* _Exercise materials_:
- Opening Delimiter -
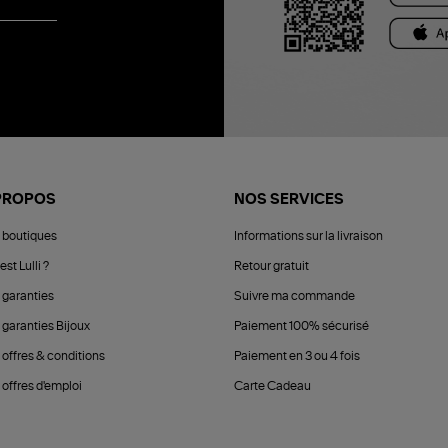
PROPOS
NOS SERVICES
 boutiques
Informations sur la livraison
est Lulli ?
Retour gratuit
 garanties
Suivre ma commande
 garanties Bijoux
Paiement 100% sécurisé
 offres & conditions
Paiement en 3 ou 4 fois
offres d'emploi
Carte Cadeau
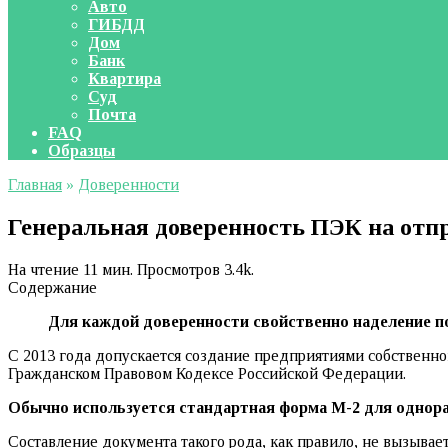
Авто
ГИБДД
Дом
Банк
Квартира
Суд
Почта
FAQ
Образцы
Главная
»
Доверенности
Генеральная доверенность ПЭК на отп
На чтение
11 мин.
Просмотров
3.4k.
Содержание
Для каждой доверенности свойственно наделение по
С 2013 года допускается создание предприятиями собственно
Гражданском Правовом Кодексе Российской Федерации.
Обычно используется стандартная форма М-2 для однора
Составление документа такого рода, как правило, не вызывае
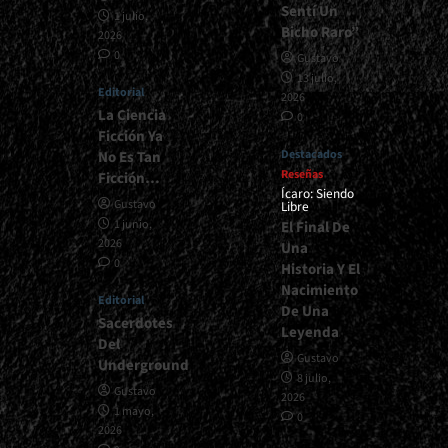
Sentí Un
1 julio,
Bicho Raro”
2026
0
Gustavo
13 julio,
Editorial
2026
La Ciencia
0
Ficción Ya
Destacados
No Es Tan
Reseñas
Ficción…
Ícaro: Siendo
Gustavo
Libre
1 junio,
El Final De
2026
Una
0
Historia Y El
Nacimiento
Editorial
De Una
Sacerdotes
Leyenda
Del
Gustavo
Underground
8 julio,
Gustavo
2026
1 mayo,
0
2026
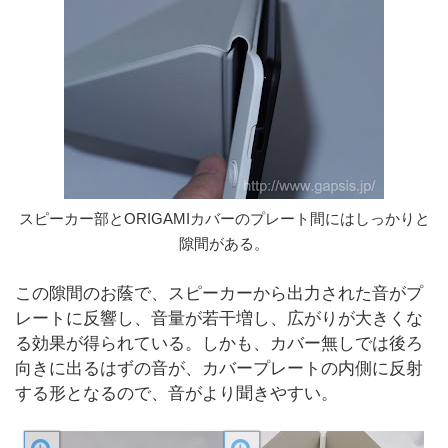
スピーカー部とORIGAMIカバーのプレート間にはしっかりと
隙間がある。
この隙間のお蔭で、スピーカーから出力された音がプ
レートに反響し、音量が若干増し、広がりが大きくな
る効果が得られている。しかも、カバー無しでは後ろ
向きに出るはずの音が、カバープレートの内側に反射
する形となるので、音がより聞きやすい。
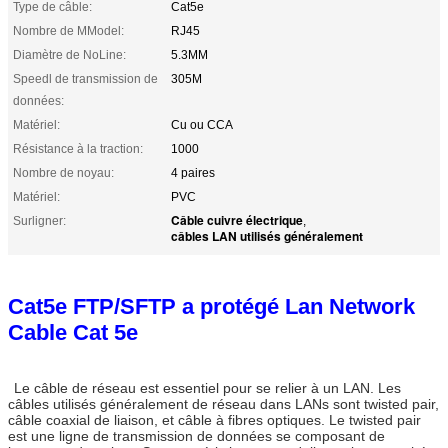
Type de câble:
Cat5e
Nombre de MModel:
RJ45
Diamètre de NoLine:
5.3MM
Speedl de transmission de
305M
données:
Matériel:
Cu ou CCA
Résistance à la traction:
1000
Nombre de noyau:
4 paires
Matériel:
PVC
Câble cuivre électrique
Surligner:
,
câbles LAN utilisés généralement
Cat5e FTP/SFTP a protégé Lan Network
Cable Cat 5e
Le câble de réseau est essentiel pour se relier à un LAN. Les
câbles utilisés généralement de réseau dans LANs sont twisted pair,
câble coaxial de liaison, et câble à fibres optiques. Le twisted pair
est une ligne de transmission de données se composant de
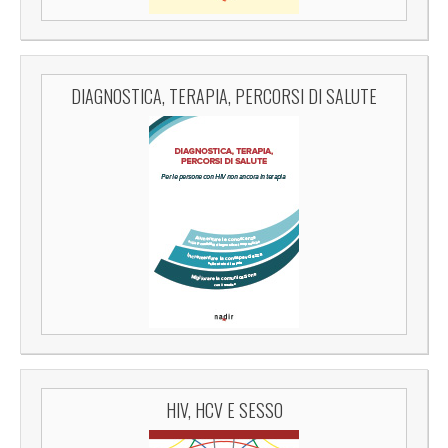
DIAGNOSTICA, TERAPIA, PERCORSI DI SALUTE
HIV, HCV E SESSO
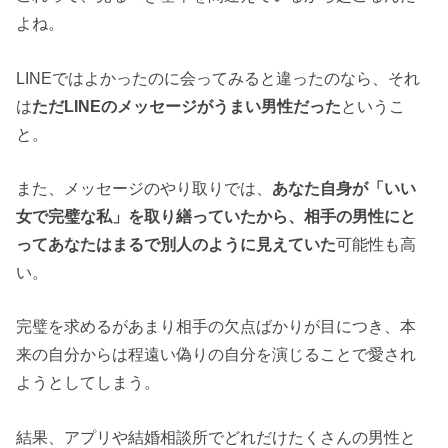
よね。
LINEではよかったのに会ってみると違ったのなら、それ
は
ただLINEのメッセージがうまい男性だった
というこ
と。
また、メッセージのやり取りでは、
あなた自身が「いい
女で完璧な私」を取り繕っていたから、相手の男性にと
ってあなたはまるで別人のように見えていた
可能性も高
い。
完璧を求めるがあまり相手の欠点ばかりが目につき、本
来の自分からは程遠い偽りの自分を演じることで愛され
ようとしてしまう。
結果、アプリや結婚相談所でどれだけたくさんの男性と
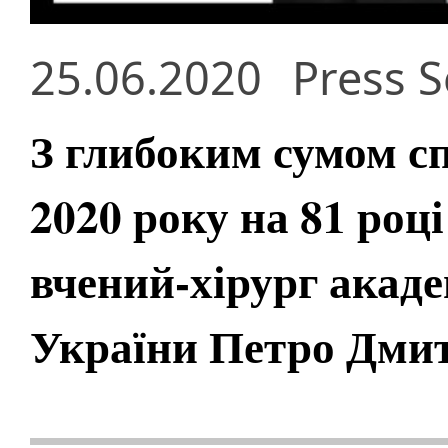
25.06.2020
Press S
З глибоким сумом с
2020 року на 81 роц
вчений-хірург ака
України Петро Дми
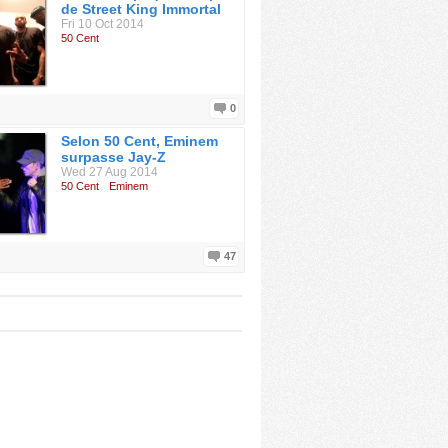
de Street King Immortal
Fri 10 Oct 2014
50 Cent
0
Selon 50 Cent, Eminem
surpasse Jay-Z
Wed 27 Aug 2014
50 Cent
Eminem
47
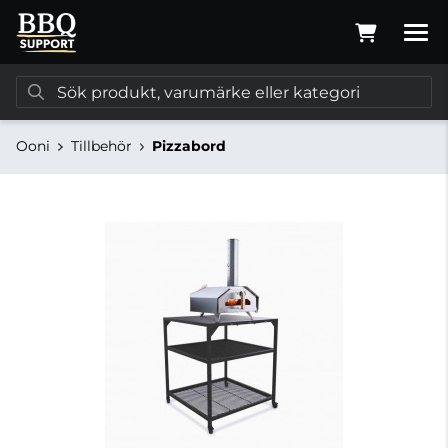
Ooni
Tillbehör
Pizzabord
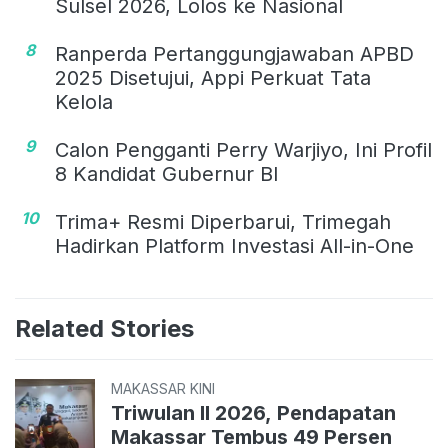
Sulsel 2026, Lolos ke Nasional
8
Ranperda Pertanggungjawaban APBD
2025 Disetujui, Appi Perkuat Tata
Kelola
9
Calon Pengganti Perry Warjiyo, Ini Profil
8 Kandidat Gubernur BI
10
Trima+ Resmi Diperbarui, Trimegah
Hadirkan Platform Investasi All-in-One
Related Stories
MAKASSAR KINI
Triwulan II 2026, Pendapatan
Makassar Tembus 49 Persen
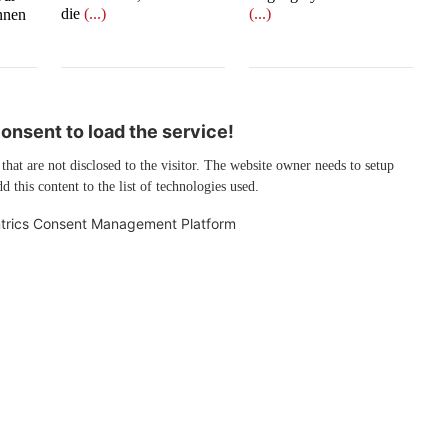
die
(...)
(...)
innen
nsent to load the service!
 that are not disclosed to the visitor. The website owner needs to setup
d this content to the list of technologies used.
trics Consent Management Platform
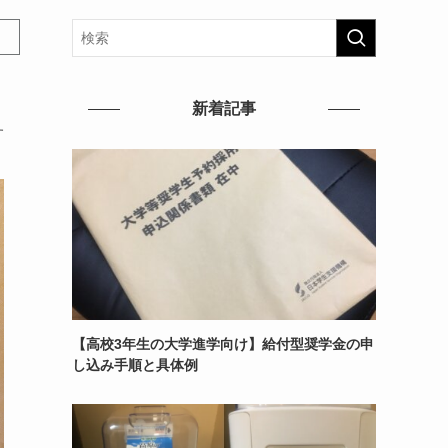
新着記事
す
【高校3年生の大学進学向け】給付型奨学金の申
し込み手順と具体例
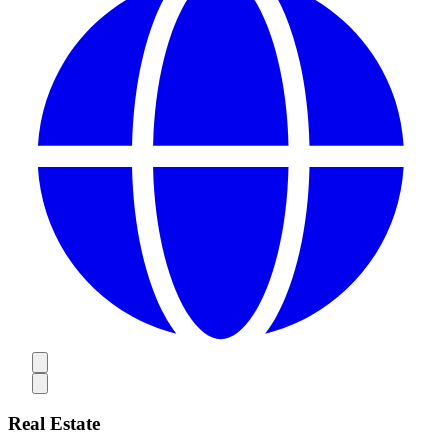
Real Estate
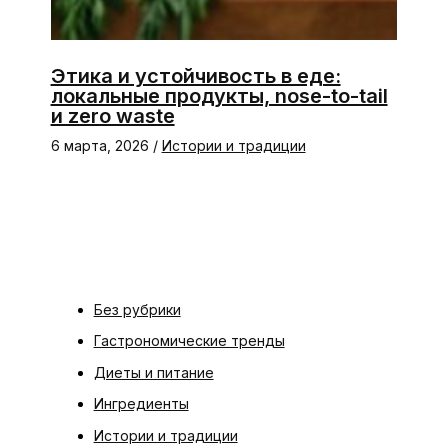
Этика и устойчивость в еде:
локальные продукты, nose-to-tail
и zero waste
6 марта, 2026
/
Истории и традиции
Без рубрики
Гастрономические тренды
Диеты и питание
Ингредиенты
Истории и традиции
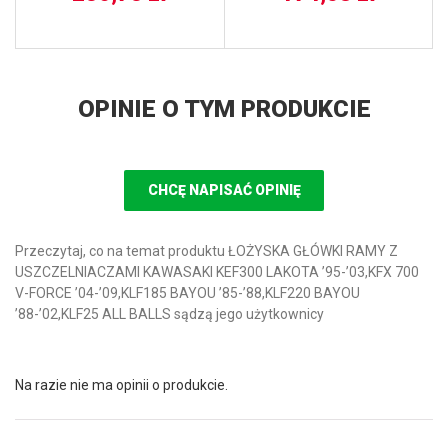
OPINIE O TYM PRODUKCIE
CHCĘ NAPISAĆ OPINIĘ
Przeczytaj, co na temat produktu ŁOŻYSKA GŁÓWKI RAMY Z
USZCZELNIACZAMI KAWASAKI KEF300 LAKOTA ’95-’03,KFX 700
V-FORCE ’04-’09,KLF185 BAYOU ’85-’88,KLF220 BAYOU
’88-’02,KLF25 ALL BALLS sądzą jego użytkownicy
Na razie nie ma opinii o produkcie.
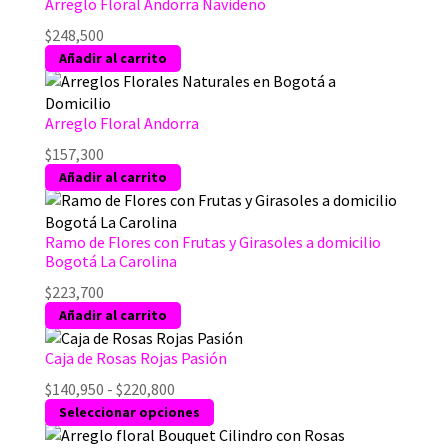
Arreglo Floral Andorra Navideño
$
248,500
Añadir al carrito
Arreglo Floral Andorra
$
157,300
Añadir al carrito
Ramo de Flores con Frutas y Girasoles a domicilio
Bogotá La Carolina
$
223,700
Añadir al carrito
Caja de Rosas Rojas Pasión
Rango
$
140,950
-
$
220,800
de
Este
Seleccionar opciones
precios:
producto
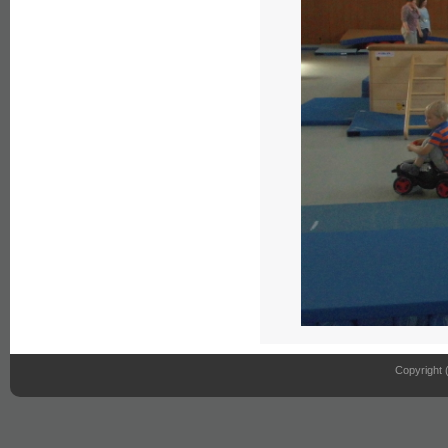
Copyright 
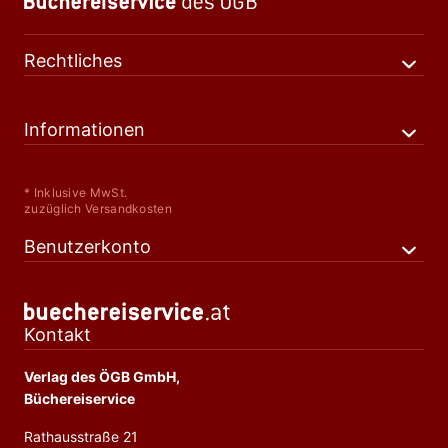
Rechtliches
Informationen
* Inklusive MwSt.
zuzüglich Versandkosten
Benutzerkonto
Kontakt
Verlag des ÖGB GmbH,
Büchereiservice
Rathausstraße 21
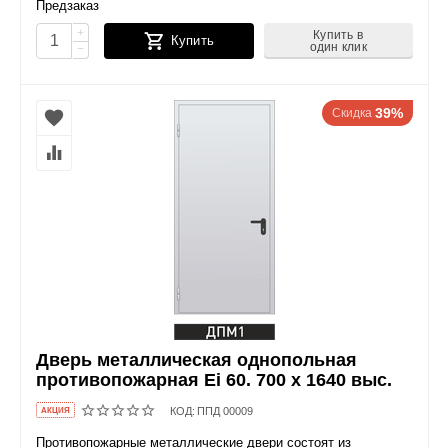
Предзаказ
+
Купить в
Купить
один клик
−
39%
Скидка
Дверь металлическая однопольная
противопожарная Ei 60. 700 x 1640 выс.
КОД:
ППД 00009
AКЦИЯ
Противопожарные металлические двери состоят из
- Closing Delimiter -
* _Exercise requirements_:
Scan the entries above and return each line that holds "Floral".

* _Expected output_:
Arreglo Floral Andorra Navideño
Arreglo Floral Andorra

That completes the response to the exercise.